Honda D Series Forum banner

20W50 and STP/Lucas treatment = Too Thick Oil?

3464 Views 11 Replies 7 Participants Last post by  Slow-D
I have a d15b2 and I am currently trying to slow its oil burning down as much as I can. I already have cleaned the PCV valve and changed my oil from the factory specified to 20W50. This made a noticeable difference but it still burns allot of oil. I am eventually going to get the valve stem seals replaced and hopefully that will take care of most of the burning. I am aware that it could be the oil control rings as the engine has over 220,000 miles on it. It smokes a little puff on startup and eventually more as it runs. It gets worst when it revs.I realize that this is a temporary solution I mainly just want to know if 20W50 and Lucas oil stabilizer or STP treatment will actually help or if it will be too thick. Thanks.
1 - 12 of 12 Posts
youre not doing anything to fix the problem. you already know you may need new seals and rings, all youre doing now is making the oil pump work harder on cold starts and possibly causing the bearings to spin
youre not doing anything to fix the problem. you already know you may need new seals and rings, all youre doing now is making the oil pump work harder on cold starts and possibly causing the bearings to spin
Ok thanks.
Valve seals only leak when the guides wear out, which on 88-95 nonVTEC motors starts at about 150k miles.
Valve seals only leak when the guides wear out, which on 88-95 nonVTEC motors starts at about 150k miles.
Thanks for the info. I assume replacing just the seals would be an unnecessary patch job and a waste of time then.
Update: After using seafoam for 100 miles and seafoam spray to clean the intake valves all major oil burning ceased. The engine runs allot better now too.
Still doesnt remedy the need for a full break down and rebuild
You basically have 4 options: keep adding oil and let it die eventually, rebuild the engine, swap the engine, or buy a newer car. Using thicker oil doesn't prevent oil burning as the others have pointed out, you're better off using the reccomended oil
So is redline 40 weight race oil too heavy for track days? They say it's thinner than a real straight 40
Do some testing and find out.

There are some race teams that use 20w-50.

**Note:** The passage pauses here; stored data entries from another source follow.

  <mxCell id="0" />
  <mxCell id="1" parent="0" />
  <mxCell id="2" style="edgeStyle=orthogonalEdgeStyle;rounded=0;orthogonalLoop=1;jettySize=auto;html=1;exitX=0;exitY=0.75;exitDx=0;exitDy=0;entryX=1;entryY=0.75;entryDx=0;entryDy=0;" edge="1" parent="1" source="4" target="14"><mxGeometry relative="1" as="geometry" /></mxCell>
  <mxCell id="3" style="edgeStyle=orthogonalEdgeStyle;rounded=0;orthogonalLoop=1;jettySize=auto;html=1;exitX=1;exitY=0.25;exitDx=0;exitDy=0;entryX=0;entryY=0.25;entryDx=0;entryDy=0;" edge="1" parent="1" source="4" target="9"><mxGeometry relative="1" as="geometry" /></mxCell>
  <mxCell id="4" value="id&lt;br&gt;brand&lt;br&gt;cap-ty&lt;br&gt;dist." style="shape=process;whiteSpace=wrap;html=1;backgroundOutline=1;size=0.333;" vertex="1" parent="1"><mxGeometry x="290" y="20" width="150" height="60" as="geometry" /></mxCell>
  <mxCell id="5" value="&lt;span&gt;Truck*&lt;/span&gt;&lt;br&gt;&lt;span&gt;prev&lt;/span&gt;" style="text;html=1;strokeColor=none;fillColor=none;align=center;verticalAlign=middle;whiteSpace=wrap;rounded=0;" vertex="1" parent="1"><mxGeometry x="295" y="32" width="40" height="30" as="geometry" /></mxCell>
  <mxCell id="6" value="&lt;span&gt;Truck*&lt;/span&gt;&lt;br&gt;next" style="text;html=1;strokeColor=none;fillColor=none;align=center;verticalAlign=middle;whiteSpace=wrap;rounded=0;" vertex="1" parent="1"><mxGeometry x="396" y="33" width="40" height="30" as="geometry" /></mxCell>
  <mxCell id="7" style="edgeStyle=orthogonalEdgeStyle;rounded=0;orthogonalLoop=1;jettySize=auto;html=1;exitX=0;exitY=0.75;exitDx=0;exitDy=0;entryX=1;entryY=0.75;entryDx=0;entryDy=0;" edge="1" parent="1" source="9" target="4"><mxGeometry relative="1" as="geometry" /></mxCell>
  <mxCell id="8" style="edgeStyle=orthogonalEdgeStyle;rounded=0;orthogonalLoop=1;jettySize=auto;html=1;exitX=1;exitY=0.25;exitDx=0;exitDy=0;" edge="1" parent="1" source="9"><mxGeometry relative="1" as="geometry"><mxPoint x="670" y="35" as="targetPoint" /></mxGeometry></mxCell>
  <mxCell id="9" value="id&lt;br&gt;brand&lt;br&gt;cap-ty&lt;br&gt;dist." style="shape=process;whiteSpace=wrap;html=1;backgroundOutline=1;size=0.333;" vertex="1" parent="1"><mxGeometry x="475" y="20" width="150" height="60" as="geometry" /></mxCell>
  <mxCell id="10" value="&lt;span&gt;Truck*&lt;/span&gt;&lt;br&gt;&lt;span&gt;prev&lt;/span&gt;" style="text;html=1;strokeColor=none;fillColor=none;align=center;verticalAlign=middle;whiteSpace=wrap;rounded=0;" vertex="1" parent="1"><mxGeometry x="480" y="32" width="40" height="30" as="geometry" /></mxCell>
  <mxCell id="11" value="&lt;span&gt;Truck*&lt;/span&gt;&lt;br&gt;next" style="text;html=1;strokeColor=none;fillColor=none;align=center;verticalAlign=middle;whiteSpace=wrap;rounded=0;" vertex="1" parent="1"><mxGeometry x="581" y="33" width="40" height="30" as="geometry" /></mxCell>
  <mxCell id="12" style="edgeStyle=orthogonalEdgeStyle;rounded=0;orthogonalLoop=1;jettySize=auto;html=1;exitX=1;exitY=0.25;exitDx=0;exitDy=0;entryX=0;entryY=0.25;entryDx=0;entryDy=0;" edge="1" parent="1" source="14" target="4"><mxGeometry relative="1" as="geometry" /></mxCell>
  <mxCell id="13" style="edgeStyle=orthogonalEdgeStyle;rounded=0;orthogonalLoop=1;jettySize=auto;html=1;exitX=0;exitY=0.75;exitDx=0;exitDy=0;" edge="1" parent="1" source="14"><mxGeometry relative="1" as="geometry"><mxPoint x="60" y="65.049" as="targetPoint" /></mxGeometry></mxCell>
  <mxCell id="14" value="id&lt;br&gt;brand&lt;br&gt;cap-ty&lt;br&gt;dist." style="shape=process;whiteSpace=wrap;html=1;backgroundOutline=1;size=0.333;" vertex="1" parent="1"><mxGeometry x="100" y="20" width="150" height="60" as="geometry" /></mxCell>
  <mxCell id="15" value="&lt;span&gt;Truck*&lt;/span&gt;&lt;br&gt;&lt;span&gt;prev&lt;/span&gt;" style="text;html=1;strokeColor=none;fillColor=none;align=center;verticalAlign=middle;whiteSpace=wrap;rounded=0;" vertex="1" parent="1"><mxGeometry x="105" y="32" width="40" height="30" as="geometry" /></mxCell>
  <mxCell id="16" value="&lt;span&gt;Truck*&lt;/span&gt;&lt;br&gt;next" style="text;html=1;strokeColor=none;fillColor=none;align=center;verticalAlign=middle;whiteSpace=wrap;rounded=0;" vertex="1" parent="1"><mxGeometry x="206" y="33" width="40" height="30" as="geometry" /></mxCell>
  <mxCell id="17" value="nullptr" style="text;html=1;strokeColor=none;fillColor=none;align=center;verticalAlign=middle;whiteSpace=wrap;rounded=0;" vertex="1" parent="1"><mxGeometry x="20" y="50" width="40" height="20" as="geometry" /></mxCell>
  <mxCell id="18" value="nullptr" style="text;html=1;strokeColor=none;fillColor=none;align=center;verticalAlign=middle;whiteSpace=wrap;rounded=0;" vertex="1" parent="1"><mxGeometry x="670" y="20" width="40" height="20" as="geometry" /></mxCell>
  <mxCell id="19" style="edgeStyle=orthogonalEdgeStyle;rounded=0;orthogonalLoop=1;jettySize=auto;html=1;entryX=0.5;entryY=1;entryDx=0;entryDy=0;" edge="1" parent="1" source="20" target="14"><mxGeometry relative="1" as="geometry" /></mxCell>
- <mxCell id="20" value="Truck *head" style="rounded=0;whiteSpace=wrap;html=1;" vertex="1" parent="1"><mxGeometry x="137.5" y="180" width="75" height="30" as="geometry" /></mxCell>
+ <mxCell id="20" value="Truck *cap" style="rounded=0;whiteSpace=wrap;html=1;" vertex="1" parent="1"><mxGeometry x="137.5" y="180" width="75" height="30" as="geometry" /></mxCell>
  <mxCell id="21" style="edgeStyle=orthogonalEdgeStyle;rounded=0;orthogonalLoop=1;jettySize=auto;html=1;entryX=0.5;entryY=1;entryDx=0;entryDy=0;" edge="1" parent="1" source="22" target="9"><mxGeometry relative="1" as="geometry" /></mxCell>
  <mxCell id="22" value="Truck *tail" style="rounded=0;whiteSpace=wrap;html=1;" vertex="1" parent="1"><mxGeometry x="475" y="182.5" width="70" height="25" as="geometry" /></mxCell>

a HOT engine that is being run hard for long periods of time will always enjoy a much thicker oil, since at 250+ F oil temps, that thick ass oil is nearly as thin as standard 5w-30 in a cooler running engine cruising down a highway.

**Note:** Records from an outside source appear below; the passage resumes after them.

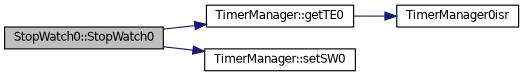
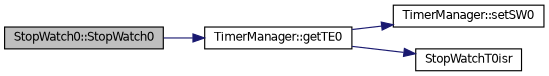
  digraph {
    rankdir=LR
    node [color=black fillcolor=white fontname=Helvetica fontsize=10 shape=record style=filled]
    edge [color=midnightblue fontname=Helvetica fontsize=10 labelfontname=Helvetica labelfontsize=10 style=solid]
    n1 [fillcolor=grey75 fontcolor=black height=0.2 label="StopWatch0::StopWatch0" width=0.4]
    n2 [height=0.2 label="TimerManager::getTE0" width=0.4]
    n3 [height=0.2 label="TimerManager::setSW0" width=0.4]
-   n4 [height=0.2 label=TimerManager0isr width=0.4]
+   n4 [height=0.2 label=StopWatchT0isr width=0.4]
    n1 -> n2
-   n1 -> n3
+   n2 -> n3
    n2 -> n4
  }
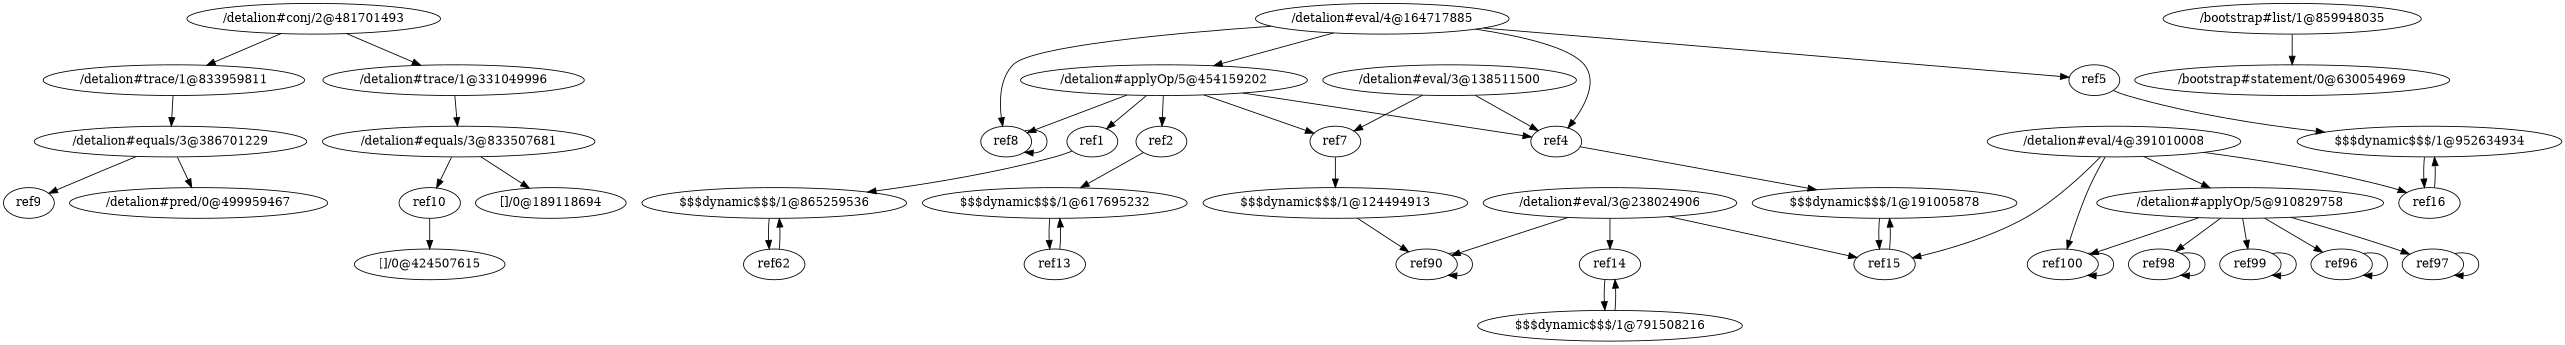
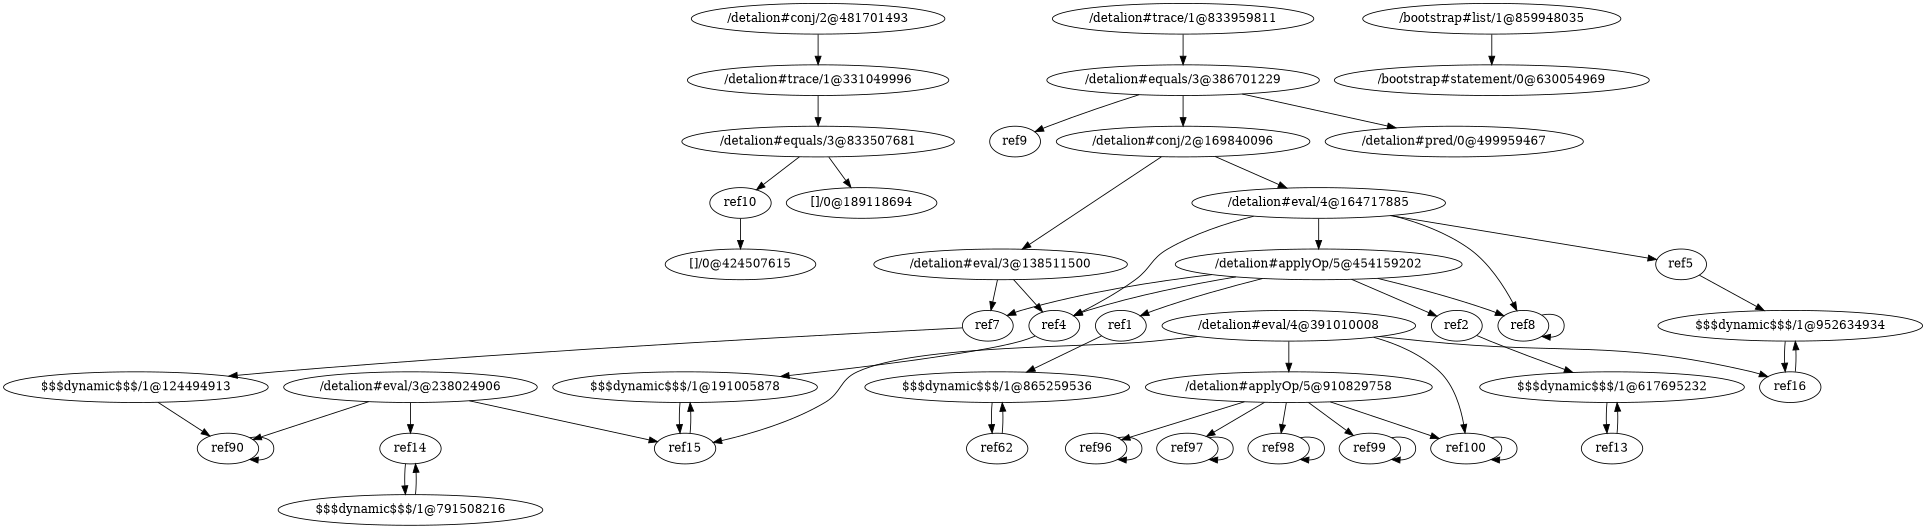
  digraph {
    "/detalion#conj/2@481701493"
    "/detalion#trace/1@833959811"
    "/detalion#trace/1@331049996"
    "/detalion#equals/3@386701229"
    "/detalion#equals/3@833507681"
    ref9
+   "/detalion#conj/2@169840096"
    "/detalion#pred/0@499959467"
    "/detalion#eval/3@138511500"
    "/detalion#eval/4@164717885"
    "/detalion#eval/3@238024906"
    ref14
    ref15
    ref90
    "/detalion#eval/4@391010008"
    "/detalion#applyOp/5@910829758"
    ref100
    ref16
    "$$$dynamic$$$/1@791508216"
    "$$$dynamic$$$/1@191005878"
    ref96
    ref97
    ref98
    ref99
    "$$$dynamic$$$/1@952634934"
    ref4
    ref7
    "/detalion#applyOp/5@454159202"
    ref8
    ref5
    "$$$dynamic$$$/1@124494913"
    ref2
    ref1
    "$$$dynamic$$$/1@617695232"
    "$$$dynamic$$$/1@865259536"
    ref13
    n37 [label=ref62]
    ref10
    "[]/0@189118694"
    "[]/0@424507615"
    "/bootstrap#list/1@859948035"
    "/bootstrap#statement/0@630054969"
-   "/detalion#conj/2@481701493" -> "/detalion#trace/1@833959811"
    "/detalion#conj/2@481701493" -> "/detalion#trace/1@331049996"
    "/detalion#trace/1@833959811" -> "/detalion#equals/3@386701229"
    "/detalion#trace/1@331049996" -> "/detalion#equals/3@833507681"
    "/detalion#equals/3@386701229" -> ref9
+   "/detalion#equals/3@386701229" -> "/detalion#conj/2@169840096"
    "/detalion#equals/3@386701229" -> "/detalion#pred/0@499959467"
    "/detalion#equals/3@833507681" -> ref10
    "/detalion#equals/3@833507681" -> "[]/0@189118694"
+   "/detalion#conj/2@169840096" -> "/detalion#eval/3@138511500"
+   "/detalion#conj/2@169840096" -> "/detalion#eval/4@164717885"
    "/detalion#eval/3@138511500" -> ref4
    "/detalion#eval/3@138511500" -> ref7
    "/detalion#eval/4@164717885" -> ref4
    "/detalion#eval/4@164717885" -> "/detalion#applyOp/5@454159202"
    "/detalion#eval/4@164717885" -> ref8
    "/detalion#eval/4@164717885" -> ref5
    "/detalion#eval/3@238024906" -> ref14
    "/detalion#eval/3@238024906" -> ref15
    "/detalion#eval/3@238024906" -> ref90
    ref14 -> "$$$dynamic$$$/1@791508216"
    ref15 -> "$$$dynamic$$$/1@191005878"
    ref90 -> ref90
    "/detalion#eval/4@391010008" -> ref15
    "/detalion#eval/4@391010008" -> "/detalion#applyOp/5@910829758"
    "/detalion#eval/4@391010008" -> ref100
    "/detalion#eval/4@391010008" -> ref16
    "/detalion#applyOp/5@910829758" -> ref100
    "/detalion#applyOp/5@910829758" -> ref96
    "/detalion#applyOp/5@910829758" -> ref97
    "/detalion#applyOp/5@910829758" -> ref98
    "/detalion#applyOp/5@910829758" -> ref99
    ref100 -> ref100
    ref16 -> "$$$dynamic$$$/1@952634934"
    "$$$dynamic$$$/1@791508216" -> ref14
    "$$$dynamic$$$/1@191005878" -> ref15
    ref96 -> ref96
    ref97 -> ref97
    ref98 -> ref98
    ref99 -> ref99
    "$$$dynamic$$$/1@952634934" -> ref16
    ref4 -> "$$$dynamic$$$/1@191005878"
    ref7 -> "$$$dynamic$$$/1@124494913"
    "/detalion#applyOp/5@454159202" -> ref4
    "/detalion#applyOp/5@454159202" -> ref7
    "/detalion#applyOp/5@454159202" -> ref8
    "/detalion#applyOp/5@454159202" -> ref2
    "/detalion#applyOp/5@454159202" -> ref1
    ref8 -> ref8
    ref5 -> "$$$dynamic$$$/1@952634934"
    "$$$dynamic$$$/1@124494913" -> ref90
    ref2 -> "$$$dynamic$$$/1@617695232"
    ref1 -> "$$$dynamic$$$/1@865259536"
    "$$$dynamic$$$/1@617695232" -> ref13
    "$$$dynamic$$$/1@865259536" -> n37
    ref13 -> "$$$dynamic$$$/1@617695232"
    n37 -> "$$$dynamic$$$/1@865259536"
    ref10 -> "[]/0@424507615"
    "/bootstrap#list/1@859948035" -> "/bootstrap#statement/0@630054969"
  }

You need to be very cautious and diligent about how you treat cold startups, as its very easy to spin a bearing with thick oil.

Old ford v8s liked to snap distributor shafts when using too thick oil, and Im sure they were more durable then our little shoebox motors.


Best bet is to start with a good quality euro oil like 0w-40, and datalog pressures and temperatures.

do a standard baseline with 5w-30, datalog for a few thousand miles, then try the 0w-40

mobil1 makes a 0w-40 that you can order from any partsstore
See less See more
Still doesnt remedy the need for a full break down and rebuild
Thank you
You basically have 4 options: keep adding oil and let it die eventually, rebuild the engine, swap the engine, or buy a newer car. Using thicker oil doesn't prevent oil burning as the others have pointed out, you're better off using the reccomended oil
Thank you for the input, this was years ago however I agree that a swap or rebuild is the only option aside from a re-ring.